Goal of the exercise — Reproduce the lines below word for word, starting at the line that has "Neue Woche, neue" and stopping after the line that has "giống chim thuộc". Leave out the pictures.
┌────────
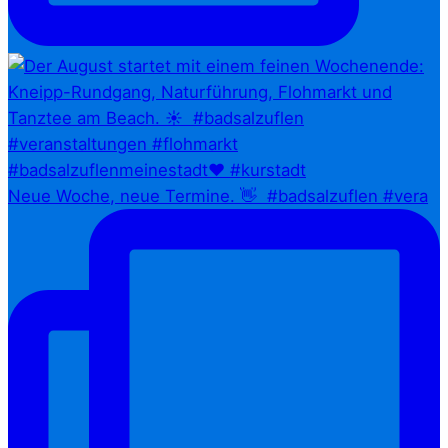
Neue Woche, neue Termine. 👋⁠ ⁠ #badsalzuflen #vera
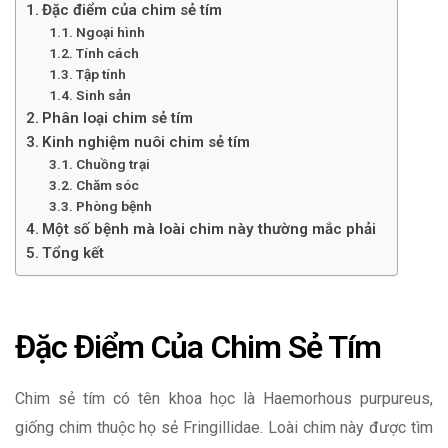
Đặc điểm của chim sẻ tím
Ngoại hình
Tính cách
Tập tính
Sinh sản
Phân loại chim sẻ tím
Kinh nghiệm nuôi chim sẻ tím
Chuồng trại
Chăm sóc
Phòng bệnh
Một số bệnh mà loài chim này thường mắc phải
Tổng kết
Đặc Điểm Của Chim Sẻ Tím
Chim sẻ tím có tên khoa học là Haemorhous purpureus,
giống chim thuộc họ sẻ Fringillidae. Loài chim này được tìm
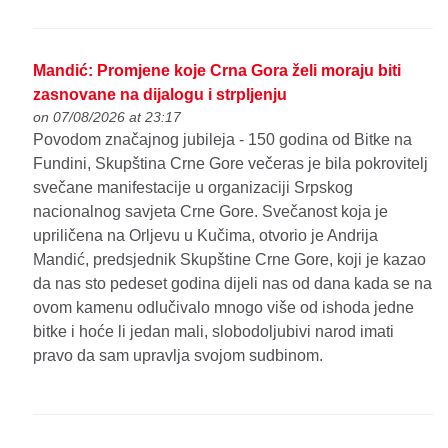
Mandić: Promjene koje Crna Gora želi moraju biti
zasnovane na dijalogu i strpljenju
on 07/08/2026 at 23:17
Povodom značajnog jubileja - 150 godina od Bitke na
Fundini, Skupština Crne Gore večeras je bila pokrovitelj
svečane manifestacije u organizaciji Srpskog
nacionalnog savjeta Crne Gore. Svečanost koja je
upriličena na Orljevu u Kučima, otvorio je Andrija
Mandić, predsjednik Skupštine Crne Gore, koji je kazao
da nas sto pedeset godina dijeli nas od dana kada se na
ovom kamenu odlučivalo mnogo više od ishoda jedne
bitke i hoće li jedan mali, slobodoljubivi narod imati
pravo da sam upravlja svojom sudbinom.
└────────
┌────────
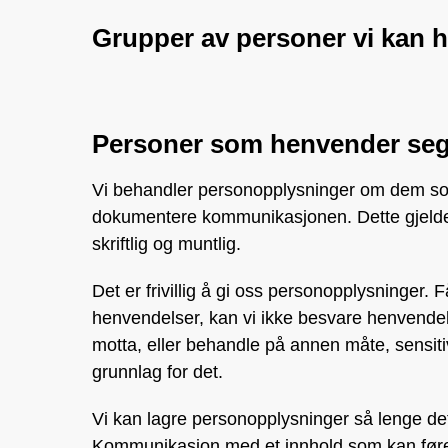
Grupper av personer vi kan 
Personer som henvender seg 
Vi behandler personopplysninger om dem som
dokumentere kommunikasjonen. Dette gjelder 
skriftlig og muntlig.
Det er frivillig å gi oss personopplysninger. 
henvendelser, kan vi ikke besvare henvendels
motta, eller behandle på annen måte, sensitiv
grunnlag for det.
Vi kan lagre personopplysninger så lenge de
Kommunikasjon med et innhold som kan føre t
└────────
Result below —
Neue Woche, neue Termine. 👋⁠ ⁠ #badsalzuflen #vera
Đặc điểm của chim sẻ tím
Ngoại hình
Tính cách
Tập tính
Sinh sản
Phân loại chim sẻ tím
Kinh nghiệm nuôi chim sẻ tím
Chuồng trại
Chăm sóc
Phòng bệnh
Một số bệnh mà loài chim này thường mắc phải
Tổng kết
Đặc Điểm Của Chim Sẻ Tím
Chim sẻ tím có tên khoa học là Haemorhous purpureus,
giống chim thuộc họ sẻ Fringillidae. Loài chim này được tìm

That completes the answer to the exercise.